Em 31 de janeiro de 1946, o general Eurico Gaspar Dutra, apoiado por Getúlio Vargas, foi eleito com 55% dos votos. Em setembro do mesmo ano foi instaurada a Constituição de 1946, que já tinha caráter republicano-democrático. Pra quem achava que tinha acabado, em 1950 Getúlio Vargas se candidatou e venceu as eleições presidenciais com pouco mais de 48% dos votos. Os udenistas até tentaram debater, mas a nova constituinte permitia a eleição pela maioria de votos, que foi o que aconteceu.

O segundo mandato de Vargas foi pesadíssimo em todos os aspectos. Integrantes da UDN realizaram campanha de pressão contra o presidente durante todos os quatro anos até que o atentado contra o jornalista Carlos Lacerda, líder da união na época, intensificou a instabilidade política, e pressionado como estava, Getúlio Vargas cometeu suicídio em agosto de 1954, no último ano do mandato.

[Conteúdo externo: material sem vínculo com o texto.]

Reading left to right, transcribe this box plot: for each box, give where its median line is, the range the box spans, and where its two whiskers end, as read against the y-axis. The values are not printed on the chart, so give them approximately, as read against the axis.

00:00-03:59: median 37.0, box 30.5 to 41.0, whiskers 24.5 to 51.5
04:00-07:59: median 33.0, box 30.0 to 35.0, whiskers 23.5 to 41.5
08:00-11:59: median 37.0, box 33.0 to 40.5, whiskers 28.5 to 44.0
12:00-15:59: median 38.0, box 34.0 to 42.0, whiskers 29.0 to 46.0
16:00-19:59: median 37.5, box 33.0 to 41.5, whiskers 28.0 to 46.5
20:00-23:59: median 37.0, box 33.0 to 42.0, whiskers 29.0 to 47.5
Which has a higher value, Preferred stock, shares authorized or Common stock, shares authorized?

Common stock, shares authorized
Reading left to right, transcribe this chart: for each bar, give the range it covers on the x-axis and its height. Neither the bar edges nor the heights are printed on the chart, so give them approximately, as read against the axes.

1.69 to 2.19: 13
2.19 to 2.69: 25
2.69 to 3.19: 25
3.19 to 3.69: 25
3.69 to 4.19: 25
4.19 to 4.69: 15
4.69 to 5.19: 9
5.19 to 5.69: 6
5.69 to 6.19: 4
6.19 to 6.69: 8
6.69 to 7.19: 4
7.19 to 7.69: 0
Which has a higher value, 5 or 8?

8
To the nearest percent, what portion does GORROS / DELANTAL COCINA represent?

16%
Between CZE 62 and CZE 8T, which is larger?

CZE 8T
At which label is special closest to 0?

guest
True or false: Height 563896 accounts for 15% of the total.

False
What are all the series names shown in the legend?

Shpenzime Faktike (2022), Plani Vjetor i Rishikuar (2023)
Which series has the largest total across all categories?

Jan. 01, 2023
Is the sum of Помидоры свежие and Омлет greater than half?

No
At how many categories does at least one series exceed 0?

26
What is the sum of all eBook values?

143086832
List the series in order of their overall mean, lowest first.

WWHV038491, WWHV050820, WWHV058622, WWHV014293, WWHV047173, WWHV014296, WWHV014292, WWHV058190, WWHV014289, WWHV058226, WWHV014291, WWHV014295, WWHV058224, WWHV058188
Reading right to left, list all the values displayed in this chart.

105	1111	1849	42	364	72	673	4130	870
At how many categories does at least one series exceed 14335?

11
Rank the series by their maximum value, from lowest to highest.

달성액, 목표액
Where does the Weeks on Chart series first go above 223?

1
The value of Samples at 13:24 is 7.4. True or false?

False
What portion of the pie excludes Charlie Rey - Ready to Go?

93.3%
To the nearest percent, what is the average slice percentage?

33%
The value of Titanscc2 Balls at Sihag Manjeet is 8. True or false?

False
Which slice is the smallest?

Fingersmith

A morte de Vargas se tornou outro marco, já que a população apoiadora do político culpou a UDN e Carlos Lacerda, que acusou Getúlio do atentado que sofreu, pelo estopim que culminara com o suicídio do presidente.

A UDN foi contra, nos anos seguintes, à eleição de Juscelino Kubitschek — porque eles queriam chegar ao poder, quem não notou isso, tsc, tsc— os udenistas até tentaram impedir a posse, provocando o Movimento 11 de Novembro, que garantiu a eleição e posse de JK como presidente e de João Goulart, o vice.

Juscelino Kubitschek e João Goulart

A trajetória de JK é altamente explanada em toda e qualquer aula de história. Isso porque o homem se propôs a transformar 50 anos em cinco. Isso porque a primeira coisa que ele instituiu foi o Plano de Metas, com 31 alvos para cumprir. O 31º era a construção de Brasília.

A UDN chegou a criar uma CPI (Comissão Parlamentar de Inquérito) para investigar as inconstitucionalidades da transferência da Capital do país do Rio de Janeiro para Brasília — porque, novamente, eles eram contra — mas ela foi protelada até a transferência de fato, que aconteceu em 1960.

Seguido de JK veio o mandato de Jânio Quadros, que venceu as eleições de maneira esmagadora. Seu vice era João Goulart, que foi reeleito. Quem estudou ou prestou atenção nas aulas do ensino fundamental/médio sabe que o mandato de Quadros não durou. Em agosto de 61, no mesmo ano que foi eleito, ele soltou uma nota de renúncia alegando que “forças terríveis se levantaram” — forças do tipo militar, e não o Lado Negro, não se confunda — contra ele.

Nesse ponto, a UDN, que era a base de campanha de Jânio, virou a casaca e se colocou contra o político, que renunciou para a subida de João Goulart na administração brasileira. Jango assumiu o país em setembro, e deveria permanecer até 1966. O regime parlamentarista que substituiu o presidencialismo durante a gestão de Jango foi o primeiro regime do tipo na república.

Um dos articuladores do golpe do regime militar foi a própria União Democrática. Durante todos os anos de mandato Jango esteve sob constante observação militar, que em março de 1964 realizou diversas reuniões sobre a maneira “ameaçadora” com que Goulart presidia.

Jornal “Diário Carioca” de 1º de abril de 1964 a esquerda e Jornal “Diário da Noite” anunciando novo presidente dia 2 de abril a direita.

Sendo assim, em 1º de abril daquele ano instaurou-se o regime militar, com tropas do Exército tomando o poder e transformando o país de maneira quase irreversível. Jango se exilou no Uruguai e depois do fracasso em 1966 para tentar retomar a democracia brasileira, permaneceu “fora do radar” até a sua morte, em 1976, na Argentina.